*** PROVIDED RECORDS ***

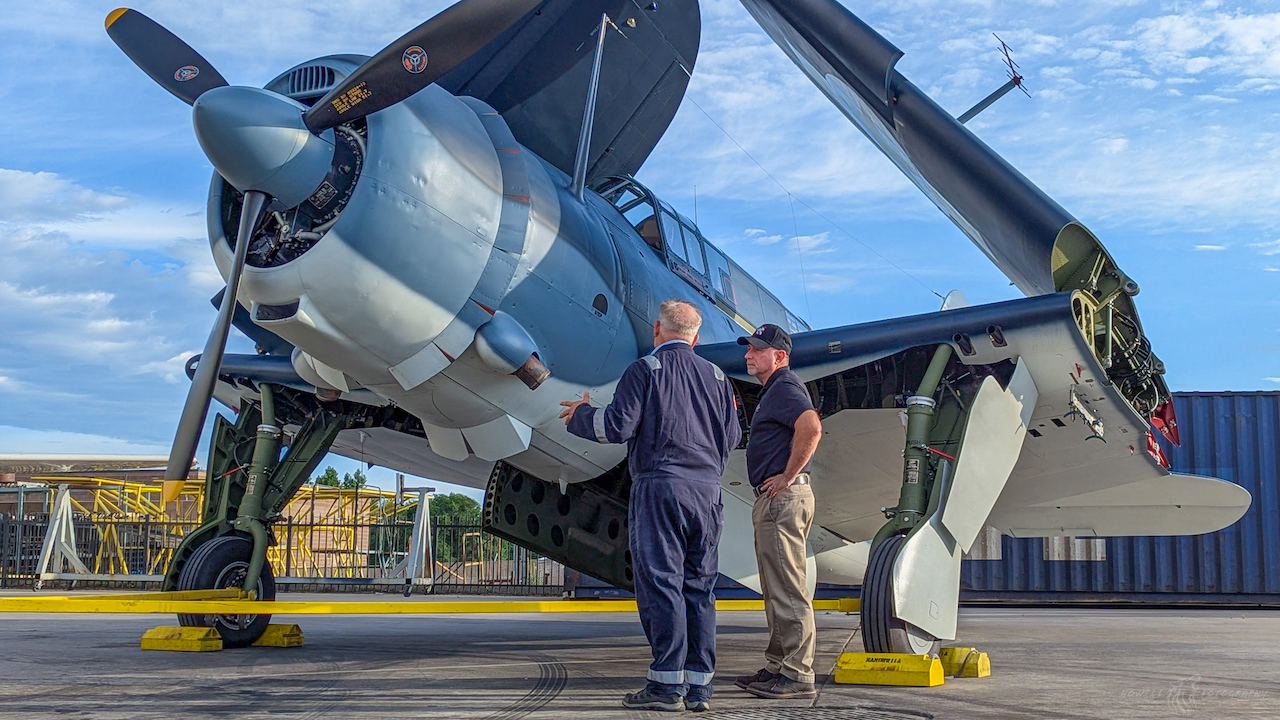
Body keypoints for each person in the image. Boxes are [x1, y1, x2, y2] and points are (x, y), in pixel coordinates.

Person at [560, 299, 741, 713]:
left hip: (661, 487)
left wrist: (580, 415)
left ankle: (665, 686)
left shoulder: (645, 370)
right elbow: (731, 437)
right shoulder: (718, 377)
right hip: (707, 492)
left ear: (657, 331)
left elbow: (616, 426)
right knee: (699, 586)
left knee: (662, 582)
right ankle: (699, 688)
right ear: (695, 337)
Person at [733, 323, 823, 699]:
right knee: (775, 588)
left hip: (783, 498)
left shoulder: (785, 386)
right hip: (774, 500)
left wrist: (788, 475)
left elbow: (811, 427)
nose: (748, 355)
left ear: (779, 356)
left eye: (756, 349)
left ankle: (798, 673)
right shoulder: (774, 391)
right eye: (748, 349)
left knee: (787, 588)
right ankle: (778, 666)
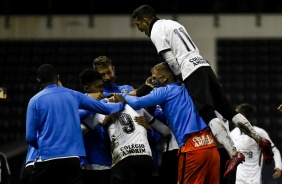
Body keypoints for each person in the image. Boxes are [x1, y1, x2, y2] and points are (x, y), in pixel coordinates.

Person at [131, 4, 274, 177]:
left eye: (139, 25)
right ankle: (260, 140)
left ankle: (234, 153)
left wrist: (181, 80)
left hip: (190, 70)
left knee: (207, 112)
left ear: (145, 19)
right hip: (203, 64)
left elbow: (171, 59)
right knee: (226, 108)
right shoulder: (174, 24)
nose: (139, 29)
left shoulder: (155, 31)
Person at [121, 62, 220, 184]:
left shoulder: (164, 91)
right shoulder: (188, 88)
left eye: (154, 77)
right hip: (210, 146)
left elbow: (136, 102)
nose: (153, 81)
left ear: (164, 78)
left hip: (192, 149)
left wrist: (122, 95)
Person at [25, 64, 125, 184]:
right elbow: (104, 108)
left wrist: (45, 146)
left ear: (38, 80)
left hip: (47, 157)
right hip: (72, 158)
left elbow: (30, 137)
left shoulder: (34, 101)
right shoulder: (73, 94)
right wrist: (120, 104)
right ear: (57, 77)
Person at [230, 103, 282, 184]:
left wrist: (279, 166)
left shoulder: (259, 133)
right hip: (238, 181)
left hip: (254, 181)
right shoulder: (233, 133)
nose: (233, 118)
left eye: (236, 115)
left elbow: (274, 150)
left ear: (243, 117)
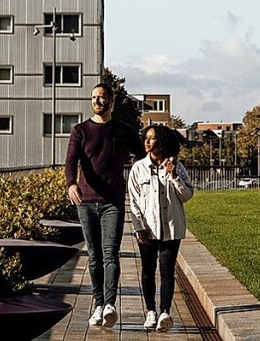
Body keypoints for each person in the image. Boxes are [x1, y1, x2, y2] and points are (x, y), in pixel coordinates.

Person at [64, 82, 143, 329]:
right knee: (94, 256)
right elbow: (70, 161)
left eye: (102, 97)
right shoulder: (81, 130)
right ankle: (98, 304)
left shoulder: (123, 131)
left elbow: (142, 157)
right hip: (86, 202)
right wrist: (71, 184)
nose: (97, 101)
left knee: (111, 254)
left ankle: (109, 304)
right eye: (94, 98)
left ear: (112, 101)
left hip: (113, 203)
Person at [128, 124, 193, 333]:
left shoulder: (176, 166)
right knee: (148, 271)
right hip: (148, 229)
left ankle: (165, 312)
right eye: (146, 137)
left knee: (167, 271)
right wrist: (139, 227)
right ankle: (150, 311)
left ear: (162, 142)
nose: (147, 141)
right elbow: (134, 201)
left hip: (171, 229)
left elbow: (187, 195)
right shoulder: (138, 168)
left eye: (152, 138)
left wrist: (173, 175)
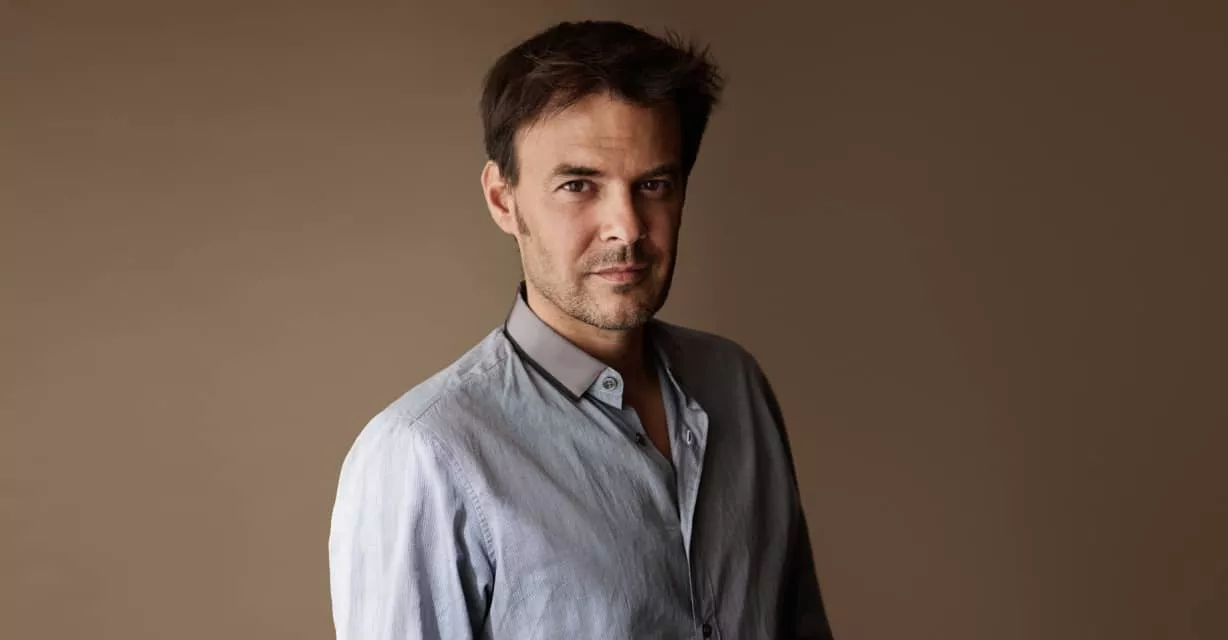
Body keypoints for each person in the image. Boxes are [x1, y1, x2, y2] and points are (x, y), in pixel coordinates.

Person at [328, 20, 834, 639]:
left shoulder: (737, 385)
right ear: (503, 200)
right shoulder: (424, 455)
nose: (627, 227)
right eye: (578, 185)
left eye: (653, 184)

*** End of PROVIDED RECORDS ***

> _ABOUT THIS TASK_
For every line of the entries above that holds "elbow", add one to a tally, and report only the final count.

> _FINISHED TASK_
12